Scheitern ist oft gar nicht mehr so furchtbar, wenn es dann wirklich passiert. Wenn der Punkt erreicht, die Linie überschritten, das Fass endlich zum Überlaufen gebracht wird. Wenn es knackt und du weißt, das ist der Moment, auf den du all diese quälenden Stunden gewartet hast. In der Sekunde, in der das Kartenhaus über deinem Kopf zusammen schlägt und die Balken über dir brechen, kann man eigentlich nur erlöst seufzen und die Augen öffnen. Ohne Geräusch und manchmal auch in Zeitlupenoptik dabei zusehen, wie alles in und durch die Luft fliegt.
Dann ist die Zeit der Verkrampfung vorbei, das elende Warten auf die ersten Anzeichen einer Talfahrt, der verzweifelte Versuch, das aufzuhalten, was längst nicht mehr aufzuhalten ist, die knirschenden Zähne nachts, das bange Gefühl beim Verlassen des Hauses, der unsichere Blick in den Himmel mit der Ungewissheit, ob es an diesem Tag passiert. Dann ist der Schrecken vorbei, der einen durchfährt, wenn das Telefon klingelt, das Gefühl im Bauch beim Öffnen der Mailbox, das stumme Ausweichen des Blickes vor einem Spiegel.
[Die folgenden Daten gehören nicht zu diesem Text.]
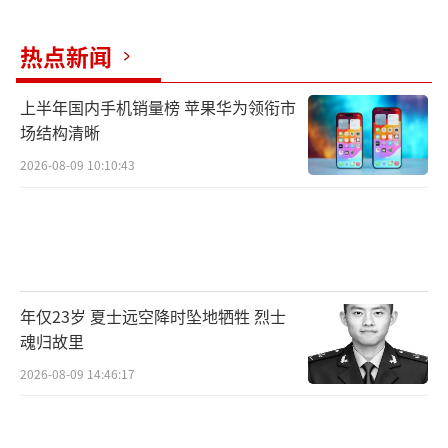
和民生改善。中方支持缅方通过政治对话实现
国内和平与民族和解。缅方感谢中方对缅国内
热点新闻
和平与和解进程提供的帮助，欢迎中方继续为
上半年国内手机销量榜 苹果华为领衔市
此发挥建设性作用。
场结构清晰
九、双方同意继续加强在联合国、中国－
2026-08-09 10:10:43
东盟等多边场合的协调配合，共同促进本地区
和平、稳定与发展。
十、吴廷觉总统对访华期间受到习近平主
席热情友好接待表示感谢，邀请习近平主席在
年仅23岁 夏士远空降时坠地牺牲 烈士
双方方便的时候尽早对缅甸进行国事访问。习
魂归故里
近平主席表示感谢。
2026-08-09 14:46:17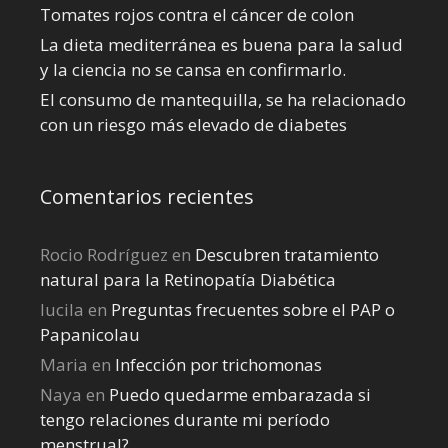
Tomates rojos contra el cáncer de colon
La dieta mediterránea es buena para la salud
y la ciencia no se cansa en confirmarlo.
El consumo de mantequilla, se ha relacionado
con un riesgo más elevado de diabetes
Comentarios recientes
Rocio Rodríguez
en
Descubren tratamiento
natural para la Retinopatía Diabética
lucila
en
Preguntas frecuentes sobre el PAP o
Papanicolau
Maria
en
Infección por trichomonas
Naya
en
Puedo quedarme embarazada si
tengo relaciones durante mi perí­odo
menstrual?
Manchmal muss man sich richtig verlieren, die Teile nebeneinander ausbreiten und von oben anschauen, alles auseinander schrauben, weil man nur so die Chance hat, den Fehler zu finden. Die Arme dorthin, das Gewissen darüber, den Mut und die Angst nebeneinander in die Ecke, die sollen sich mal kennenlernen, vielleicht das Bauchgefühl mal an die Decke hängen dort, wo früher die Lampe war, und das Schlüsselbein, wohin mit dem Schlüsselbein, neben die Lilien vielleicht, wo auch schon die Hände liegen. Damit das Rauschen vorüber geht und das ständige Aufwachen in der Nacht. Damit einem die Worte wieder einfallen und nicht nur als Silben an den falschen Stellen herumstehen und stören. Es knackt, wenn man die Verbindungen löst, manch einer schreit auf, der andere krampft die Zehen in die Auslegware, um sein Gesicht nicht zu verlieren, dabei sollte auch dies auseinander geschraubt und mal ordentlich durchgepustet werden, damit es wieder passt.
Und weil es auch wie das Gefühl ist, wenn man nach einem anstrengenden Film im Kino die Bauchmuskeln wieder locker lässt, sich aus dem Sitz und aus seiner Passform erhebt, den süßsalzigen Geschmack wie gegoren noch im Hals hat und dann raus an die frische Luft tritt. Die Welt ist nicht stehengeblieben, aber plötzlich fühlt sich jeder Schritt wieder an, als habe er eine Bedeutung. Am nächsten Morgen ist dann alles wie immer. Endgültig scheitern ist wie die Erleichterung am Morgen, vom schlechten Film am Abend nicht geträumt zu haben. Eine Überwindung, das G am Ende des Wortes, weil man sie schon hinter sich hat, die Sache in dem Moment, wo man sagt, man sei gescheitert, der Vergangenheit angehört.